> _INPUT DATA_:

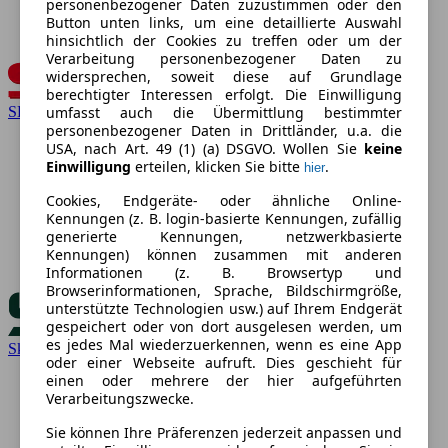
personenbezogener Daten zuzustimmen oder den
Button unten links, um eine detaillierte Auswahl
hinsichtlich der Cookies zu treffen oder um der
Verarbeitung personenbezogener Daten zu
widersprechen, soweit diese auf Grundlage
berechtigter Interessen erfolgt. Die Einwilligung
SEAT
umfasst auch die Übermittlung bestimmter
personenbezogener Daten in Drittländer, u.a. die
USA, nach Art. 49 (1) (a) DSGVO. Wollen Sie
keine
Einwilligung
erteilen, klicken Sie bitte
.
hier
Cookies, Endgeräte- oder ähnliche Online-
Kennungen (z. B. login-basierte Kennungen, zufällig
generierte Kennungen, netzwerkbasierte
Kennungen) können zusammen mit anderen
Informationen (z. B. Browsertyp und
Browserinformationen, Sprache, Bildschirmgröße,
unterstützte Technologien usw.) auf Ihrem Endgerät
gespeichert oder von dort ausgelesen werden, um
es jedes Mal wiederzuerkennen, wenn es eine App
Skoda
oder einer Webseite aufruft. Dies geschieht für
einen oder mehrere der hier aufgeführten
Verarbeitungszwecke.
Sie können Ihre Präferenzen jederzeit anpassen und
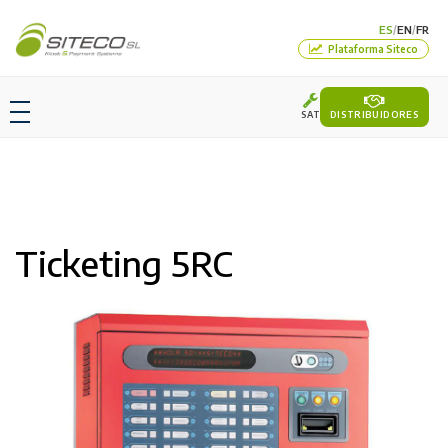
ES
EN
FR
/
/
Plataforma Siteco
SAT
DISTRIBUIDORES
Ticketing 5RC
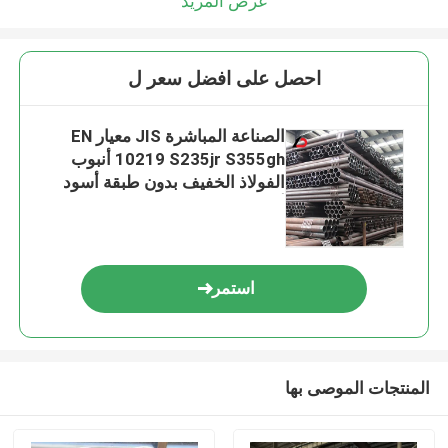
عرض المزيد
احصل على افضل سعر ل
الصناعة المباشرة JIS معيار EN
10219 S235jr S355gh أنبوب
الفولاذ الخفيف بدون طبقة أسود
أنبوب الفولاذ الحديدي الأسود 6m
12m أنبوب الفولاذ الكربوني
استمر
المنتجات الموصى بها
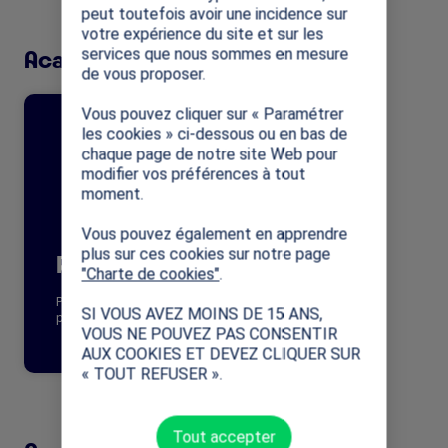
peut toutefois avoir une incidence sur
votre expérience du site et sur les
Académie de Paris
services que nous sommes en mesure
de vous proposer.
Vous pouvez cliquer sur « Paramétrer
Image
les cookies » ci-dessous ou en bas de
chaque page de notre site Web pour
modifier vos préférences à tout
moment.
Vous pouvez également en apprendre
plus sur ces cookies sur notre page
Paul CHEVALIER
"Charte de cookies"
.
Parent d'élève
SI VOUS AVEZ MOINS DE 15 ANS,
paulucm@yahoo.fr
VOUS NE POUVEZ PAS CONSENTIR
AUX COOKIES ET DEVEZ CLIQUER SUR
« TOUT REFUSER ».
Tout accepter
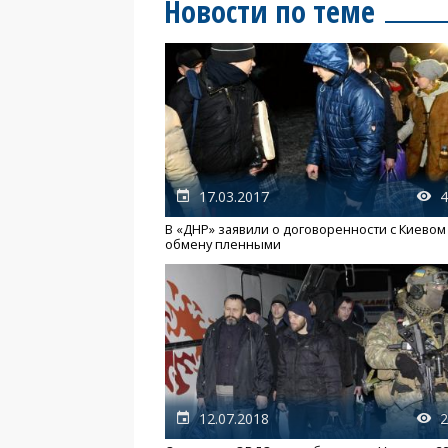
Новости по теме
17.03.2017
4
В «ДНР» заявили о договоренности с Киевом
обмену пленными
12.07.2018
2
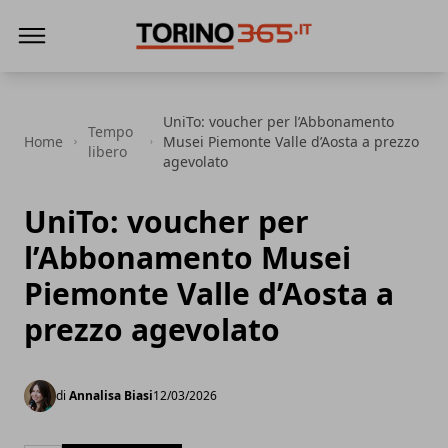
Torino365
UniTo: voucher per l’Abbonamento
Tempo
Home
Musei Piemonte Valle d’Aosta a prezzo
libero
agevolato
UniTo: voucher per
l’Abbonamento Musei
Piemonte Valle d’Aosta a
prezzo agevolato
di
Annalisa Biasi
12/03/2026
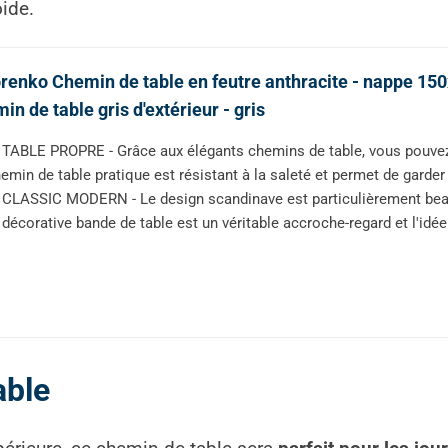
oide.
renko Chemin de table en feutre anthracite - nappe 150
in de table gris d'extérieur - gris
TABLE PROPRE - Grâce aux élégants chemins de table, vous pouvez 
emin de table pratique est résistant à la saleté et permet de gard
CLASSIC MODERN - Le design scandinave est particulièrement beau 
 décorative bande de table est un véritable accroche-regard et l'idé
able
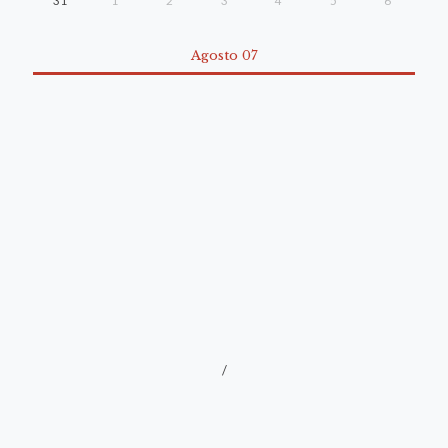
31
1
2
3
4
5
6
Agosto 07
/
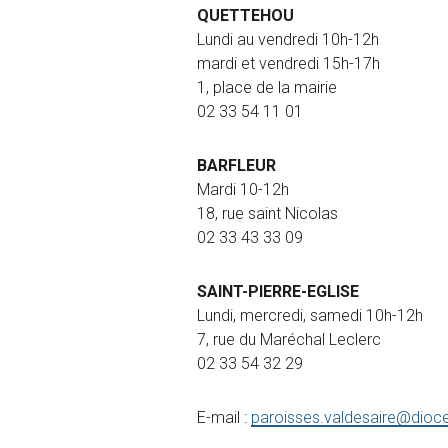
QUETTEHOU
Lundi au vendredi 10h-12h
mardi et vendredi 15h-17h
1, place de la mairie
02 33 54 11 01
BARFLEUR
Mardi 10-12h
18, rue saint Nicolas
02 33 43 33 09
SAINT-PIERRE-EGLISE
Lundi, mercredi, samedi 10h-12h
7, rue du Maréchal Leclerc
02 33 54 32 29
E-mail :
paroisses.valdesaire@dioce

> _PROBLEM STATEMENT_:
Copy out each line of the listing that holds "Daten".

> _TASK RESPONSE_:
personenbezogener Daten zuzustimmen oder den
Verarbeitung personenbezogener Daten zu
personenbezogener Daten in Drittländer, u.a. die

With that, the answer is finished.